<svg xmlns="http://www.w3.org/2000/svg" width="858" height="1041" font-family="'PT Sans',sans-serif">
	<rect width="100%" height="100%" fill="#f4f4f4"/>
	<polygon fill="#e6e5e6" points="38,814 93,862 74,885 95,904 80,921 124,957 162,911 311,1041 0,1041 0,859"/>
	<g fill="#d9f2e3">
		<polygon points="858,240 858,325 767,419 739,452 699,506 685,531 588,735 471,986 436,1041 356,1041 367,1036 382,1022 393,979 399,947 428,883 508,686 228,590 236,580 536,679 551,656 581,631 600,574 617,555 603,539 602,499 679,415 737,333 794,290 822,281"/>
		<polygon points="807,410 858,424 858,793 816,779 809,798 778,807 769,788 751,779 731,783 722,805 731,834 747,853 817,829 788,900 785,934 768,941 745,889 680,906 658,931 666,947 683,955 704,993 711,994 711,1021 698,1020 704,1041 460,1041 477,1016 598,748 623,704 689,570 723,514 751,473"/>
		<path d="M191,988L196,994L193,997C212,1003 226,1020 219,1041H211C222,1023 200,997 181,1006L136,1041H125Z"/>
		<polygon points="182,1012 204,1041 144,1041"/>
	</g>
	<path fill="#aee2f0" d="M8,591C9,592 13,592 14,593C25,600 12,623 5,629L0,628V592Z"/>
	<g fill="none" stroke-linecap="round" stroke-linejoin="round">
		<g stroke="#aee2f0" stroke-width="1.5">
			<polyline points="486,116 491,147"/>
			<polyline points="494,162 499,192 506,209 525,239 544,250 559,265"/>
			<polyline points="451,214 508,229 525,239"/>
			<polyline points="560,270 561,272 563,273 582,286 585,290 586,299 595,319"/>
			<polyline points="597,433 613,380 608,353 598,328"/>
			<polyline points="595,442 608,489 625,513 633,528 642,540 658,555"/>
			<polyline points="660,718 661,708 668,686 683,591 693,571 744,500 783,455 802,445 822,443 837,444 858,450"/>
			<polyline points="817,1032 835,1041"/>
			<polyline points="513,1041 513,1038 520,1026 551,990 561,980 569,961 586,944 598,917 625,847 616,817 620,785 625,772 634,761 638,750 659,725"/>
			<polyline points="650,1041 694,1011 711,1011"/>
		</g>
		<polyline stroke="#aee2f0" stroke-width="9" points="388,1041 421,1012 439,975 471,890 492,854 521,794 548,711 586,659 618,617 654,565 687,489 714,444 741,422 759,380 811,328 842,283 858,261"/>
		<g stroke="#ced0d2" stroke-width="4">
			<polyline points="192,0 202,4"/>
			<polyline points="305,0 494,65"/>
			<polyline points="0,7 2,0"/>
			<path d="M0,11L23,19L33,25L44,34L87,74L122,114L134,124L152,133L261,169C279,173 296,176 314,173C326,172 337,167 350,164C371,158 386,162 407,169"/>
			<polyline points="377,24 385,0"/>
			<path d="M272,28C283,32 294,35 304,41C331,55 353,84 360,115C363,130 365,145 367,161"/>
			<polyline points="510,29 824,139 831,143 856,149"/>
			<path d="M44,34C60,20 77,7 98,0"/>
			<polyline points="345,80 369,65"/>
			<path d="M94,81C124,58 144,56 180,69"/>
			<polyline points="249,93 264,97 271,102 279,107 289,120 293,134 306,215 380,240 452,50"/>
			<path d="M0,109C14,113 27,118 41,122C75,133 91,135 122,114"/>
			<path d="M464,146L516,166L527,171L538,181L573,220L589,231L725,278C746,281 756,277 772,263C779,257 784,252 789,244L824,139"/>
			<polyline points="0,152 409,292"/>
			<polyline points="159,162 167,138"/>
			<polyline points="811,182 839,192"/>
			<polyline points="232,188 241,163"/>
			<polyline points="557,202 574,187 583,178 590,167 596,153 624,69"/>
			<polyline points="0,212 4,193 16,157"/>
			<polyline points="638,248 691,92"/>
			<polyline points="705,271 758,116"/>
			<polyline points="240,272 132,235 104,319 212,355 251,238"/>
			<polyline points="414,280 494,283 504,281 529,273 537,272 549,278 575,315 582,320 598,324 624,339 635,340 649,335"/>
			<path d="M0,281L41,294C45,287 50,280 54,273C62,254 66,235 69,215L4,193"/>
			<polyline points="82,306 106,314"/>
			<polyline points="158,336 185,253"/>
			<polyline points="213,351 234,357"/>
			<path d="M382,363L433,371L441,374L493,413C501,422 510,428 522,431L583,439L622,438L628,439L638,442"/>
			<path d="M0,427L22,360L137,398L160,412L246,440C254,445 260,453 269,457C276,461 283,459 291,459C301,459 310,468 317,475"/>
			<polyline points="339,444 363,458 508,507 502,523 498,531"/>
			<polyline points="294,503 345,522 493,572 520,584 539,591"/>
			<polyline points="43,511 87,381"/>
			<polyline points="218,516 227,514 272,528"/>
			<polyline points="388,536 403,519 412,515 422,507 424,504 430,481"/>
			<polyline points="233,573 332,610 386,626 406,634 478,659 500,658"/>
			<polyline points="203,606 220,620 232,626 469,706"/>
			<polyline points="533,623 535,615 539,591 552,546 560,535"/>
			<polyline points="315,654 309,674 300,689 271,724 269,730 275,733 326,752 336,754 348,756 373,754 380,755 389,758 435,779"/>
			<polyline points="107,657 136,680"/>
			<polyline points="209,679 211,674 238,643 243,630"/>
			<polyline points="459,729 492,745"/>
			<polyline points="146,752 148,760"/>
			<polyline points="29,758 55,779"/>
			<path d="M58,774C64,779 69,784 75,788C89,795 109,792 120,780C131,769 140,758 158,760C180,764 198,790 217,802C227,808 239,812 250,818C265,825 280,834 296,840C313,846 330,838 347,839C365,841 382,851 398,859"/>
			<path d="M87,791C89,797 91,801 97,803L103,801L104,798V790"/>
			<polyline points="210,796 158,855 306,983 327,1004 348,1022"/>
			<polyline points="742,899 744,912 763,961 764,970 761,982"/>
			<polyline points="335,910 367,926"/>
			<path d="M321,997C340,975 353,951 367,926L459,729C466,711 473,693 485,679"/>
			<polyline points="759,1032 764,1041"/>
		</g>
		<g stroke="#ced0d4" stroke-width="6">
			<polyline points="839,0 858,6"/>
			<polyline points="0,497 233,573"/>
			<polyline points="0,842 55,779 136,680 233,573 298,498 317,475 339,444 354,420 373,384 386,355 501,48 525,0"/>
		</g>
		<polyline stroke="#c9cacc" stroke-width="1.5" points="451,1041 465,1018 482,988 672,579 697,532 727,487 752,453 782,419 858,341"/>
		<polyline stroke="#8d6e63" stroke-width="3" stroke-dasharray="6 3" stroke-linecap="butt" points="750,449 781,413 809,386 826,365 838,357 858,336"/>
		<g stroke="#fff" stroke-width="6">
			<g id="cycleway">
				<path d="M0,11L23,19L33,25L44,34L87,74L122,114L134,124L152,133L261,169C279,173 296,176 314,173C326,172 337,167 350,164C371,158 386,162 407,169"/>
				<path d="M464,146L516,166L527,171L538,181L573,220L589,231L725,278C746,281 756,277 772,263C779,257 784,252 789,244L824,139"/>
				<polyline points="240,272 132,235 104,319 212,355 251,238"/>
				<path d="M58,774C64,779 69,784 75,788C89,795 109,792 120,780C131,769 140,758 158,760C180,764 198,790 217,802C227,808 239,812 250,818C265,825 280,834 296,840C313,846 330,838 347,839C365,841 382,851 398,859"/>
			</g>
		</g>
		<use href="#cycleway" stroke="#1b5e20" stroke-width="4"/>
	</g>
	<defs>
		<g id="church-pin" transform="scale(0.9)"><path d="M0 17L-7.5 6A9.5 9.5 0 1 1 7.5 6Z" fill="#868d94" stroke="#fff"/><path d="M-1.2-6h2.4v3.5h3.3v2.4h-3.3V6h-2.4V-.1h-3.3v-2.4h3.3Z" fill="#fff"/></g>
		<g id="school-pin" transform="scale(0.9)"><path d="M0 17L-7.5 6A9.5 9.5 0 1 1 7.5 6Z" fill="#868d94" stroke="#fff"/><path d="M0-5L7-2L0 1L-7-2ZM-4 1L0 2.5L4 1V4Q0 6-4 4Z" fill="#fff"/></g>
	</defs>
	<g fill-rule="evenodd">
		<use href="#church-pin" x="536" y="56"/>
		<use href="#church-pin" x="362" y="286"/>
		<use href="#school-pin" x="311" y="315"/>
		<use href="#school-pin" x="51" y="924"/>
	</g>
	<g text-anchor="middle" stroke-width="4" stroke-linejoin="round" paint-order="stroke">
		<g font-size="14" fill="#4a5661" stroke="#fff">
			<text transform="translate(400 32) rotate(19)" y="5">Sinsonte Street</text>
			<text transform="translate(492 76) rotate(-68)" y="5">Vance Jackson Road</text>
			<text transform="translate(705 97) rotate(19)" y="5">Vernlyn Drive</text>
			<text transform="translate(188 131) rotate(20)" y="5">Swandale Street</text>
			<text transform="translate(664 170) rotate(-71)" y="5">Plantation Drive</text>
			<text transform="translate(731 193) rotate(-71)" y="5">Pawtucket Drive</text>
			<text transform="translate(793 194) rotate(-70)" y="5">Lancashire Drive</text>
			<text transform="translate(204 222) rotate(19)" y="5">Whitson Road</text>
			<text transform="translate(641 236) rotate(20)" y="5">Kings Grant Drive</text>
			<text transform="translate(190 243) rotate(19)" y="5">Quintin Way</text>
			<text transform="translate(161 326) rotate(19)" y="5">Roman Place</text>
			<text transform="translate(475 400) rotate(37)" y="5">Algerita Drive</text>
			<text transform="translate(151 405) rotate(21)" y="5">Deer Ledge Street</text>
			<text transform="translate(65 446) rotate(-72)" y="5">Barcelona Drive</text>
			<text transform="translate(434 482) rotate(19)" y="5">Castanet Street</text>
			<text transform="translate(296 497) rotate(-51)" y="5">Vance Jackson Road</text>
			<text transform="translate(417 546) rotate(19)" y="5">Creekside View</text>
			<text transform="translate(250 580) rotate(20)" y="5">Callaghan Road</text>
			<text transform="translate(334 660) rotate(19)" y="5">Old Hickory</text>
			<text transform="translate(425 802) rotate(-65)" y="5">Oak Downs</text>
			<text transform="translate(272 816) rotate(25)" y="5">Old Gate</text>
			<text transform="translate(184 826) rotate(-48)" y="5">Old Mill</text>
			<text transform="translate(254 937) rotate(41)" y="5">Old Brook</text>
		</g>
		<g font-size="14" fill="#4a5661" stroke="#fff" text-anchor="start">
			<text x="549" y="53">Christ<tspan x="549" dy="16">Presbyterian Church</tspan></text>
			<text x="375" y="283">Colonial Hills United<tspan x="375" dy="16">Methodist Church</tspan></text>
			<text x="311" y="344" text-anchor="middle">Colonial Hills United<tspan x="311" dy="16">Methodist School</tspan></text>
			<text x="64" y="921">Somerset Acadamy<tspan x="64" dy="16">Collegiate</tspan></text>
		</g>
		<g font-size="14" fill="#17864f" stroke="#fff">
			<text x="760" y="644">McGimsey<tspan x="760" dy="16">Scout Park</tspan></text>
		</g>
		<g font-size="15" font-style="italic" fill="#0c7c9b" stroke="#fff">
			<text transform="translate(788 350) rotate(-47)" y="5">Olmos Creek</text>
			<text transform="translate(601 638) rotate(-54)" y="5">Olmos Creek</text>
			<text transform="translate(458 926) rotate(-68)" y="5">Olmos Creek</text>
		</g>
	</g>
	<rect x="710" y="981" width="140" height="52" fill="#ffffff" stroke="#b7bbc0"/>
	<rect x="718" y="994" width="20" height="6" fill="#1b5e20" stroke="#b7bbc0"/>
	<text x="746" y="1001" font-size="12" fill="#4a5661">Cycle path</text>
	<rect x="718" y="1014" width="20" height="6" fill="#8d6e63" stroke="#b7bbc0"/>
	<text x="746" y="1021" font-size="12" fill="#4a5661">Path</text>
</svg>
══════════
TO DO
Which lines in the material above include the string "Jackson"? Pull them out.

SOLUTION FOR THIS TASK
			<text transform="translate(492 76) rotate(-68)" y="5">Vance Jackson Road</text>
			<text transform="translate(296 497) rotate(-51)" y="5">Vance Jackson Road</text>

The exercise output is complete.